Let's just begin by stating that you do not need to run slower ALL THE TIME. Unless you are working on building your base mileage, you can and should be adding faster runs (i.e. speedwork) into your training routine. Basically, neither slow long runs or fast short runs stand alone.
OK, back to why it works. The ultra simplified reason is that slow long runs increase your endurance and increased endurance is the key to running faster. Basically, slow running allows you to run MORE (often with less chance of injury than fast running) and running more now and having a stronger base helps you to run faster later.

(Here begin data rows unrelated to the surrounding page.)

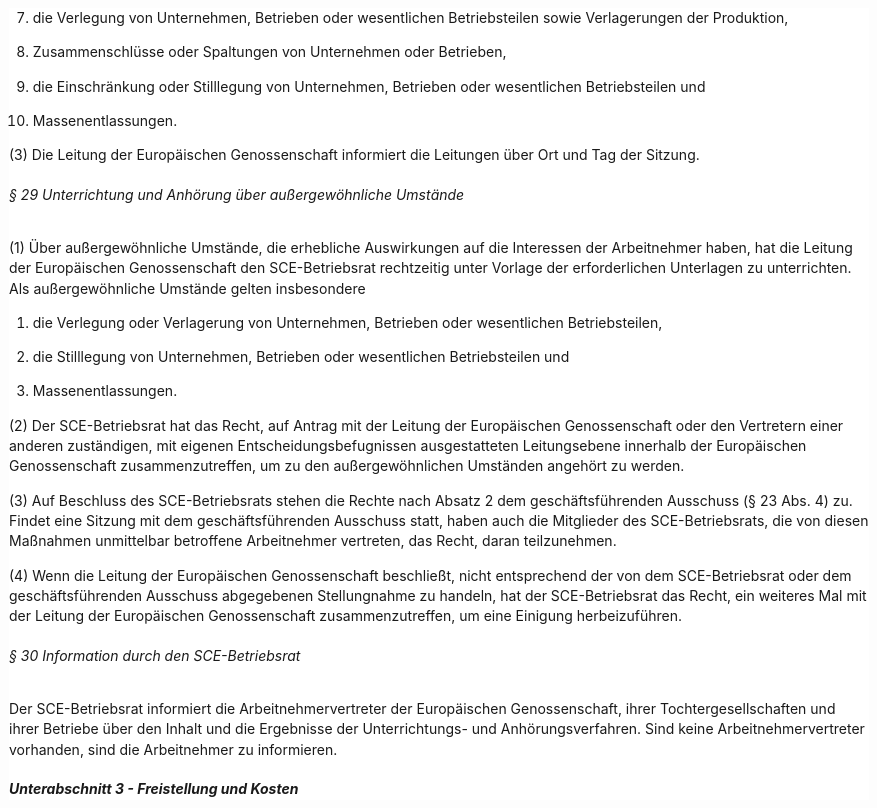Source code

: 7.  die Verlegung von Unternehmen, Betrieben oder wesentlichen Betriebsteilen sowie Verlagerungen der Produktion,


8.  Zusammenschlüsse oder Spaltungen von Unternehmen oder Betrieben,


9.  die Einschränkung oder Stilllegung von Unternehmen, Betrieben oder wesentlichen Betriebsteilen und


10. Massenentlassungen.




(3) Die Leitung der Europäischen Genossenschaft informiert die Leitungen über Ort und Tag der Sitzung.


###### § 29 Unterrichtung und Anhörung über außergewöhnliche Umstände

(1) Über außergewöhnliche Umstände, die erhebliche Auswirkungen auf die Interessen der Arbeitnehmer haben, hat die Leitung der Europäischen Genossenschaft den SCE-Betriebsrat rechtzeitig unter Vorlage der erforderlichen Unterlagen zu unterrichten. Als außergewöhnliche Umstände gelten insbesondere

1.  die Verlegung oder Verlagerung von Unternehmen, Betrieben oder wesentlichen Betriebsteilen,


2.  die Stilllegung von Unternehmen, Betrieben oder wesentlichen Betriebsteilen und


3.  Massenentlassungen.




(2) Der SCE-Betriebsrat hat das Recht, auf Antrag mit der Leitung der Europäischen Genossenschaft oder den Vertretern einer anderen zuständigen, mit eigenen Entscheidungsbefugnissen ausgestatteten Leitungsebene innerhalb der Europäischen Genossenschaft zusammenzutreffen, um zu den außergewöhnlichen Umständen angehört zu werden.

(3) Auf Beschluss des SCE-Betriebsrats stehen die Rechte nach Absatz 2 dem geschäftsführenden Ausschuss (§ 23 Abs. 4) zu. Findet eine Sitzung mit dem geschäftsführenden Ausschuss statt, haben auch die Mitglieder des SCE-Betriebsrats, die von diesen Maßnahmen unmittelbar betroffene Arbeitnehmer vertreten, das Recht, daran teilzunehmen.

(4) Wenn die Leitung der Europäischen Genossenschaft beschließt, nicht entsprechend der von dem SCE-Betriebsrat oder dem geschäftsführenden Ausschuss abgegebenen Stellungnahme zu handeln, hat der SCE-Betriebsrat das Recht, ein weiteres Mal mit der Leitung der Europäischen Genossenschaft zusammenzutreffen, um eine Einigung herbeizuführen.


###### § 30 Information durch den SCE-Betriebsrat

Der SCE-Betriebsrat informiert die Arbeitnehmervertreter der Europäischen Genossenschaft, ihrer Tochtergesellschaften und ihrer Betriebe über den Inhalt und die Ergebnisse der Unterrichtungs- und Anhörungsverfahren. Sind keine Arbeitnehmervertreter vorhanden, sind die Arbeitnehmer zu informieren.


##### Unterabschnitt 3 - Freistellung und Kosten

But, there are more benefits than that:
- The thought is that running too hard every day will cause over training. The body needs time to get stronger and adapt to the stresses you place upon it. By slowing down, we aid the body in adapting and recovering.
- Slow running improves your aerobic system, which also improves your ability to run harder paces.
- Running at a slower pace will help improve your capillary system which improves the rate at which blood gets to your muscles when you do run fast.
- Slow running trains your body to use fat as a fuel helping to spare your glycogen stores.
- Slow running simulates race duration, building your mental strength.
- You recover quicker from an "easier" effort, allowing you to have a better quality workout when you do speed up.
Did I convince you to try it? I know, probably not. Slowing down is a hard pill to swallow. But really, what's the worst that can happen?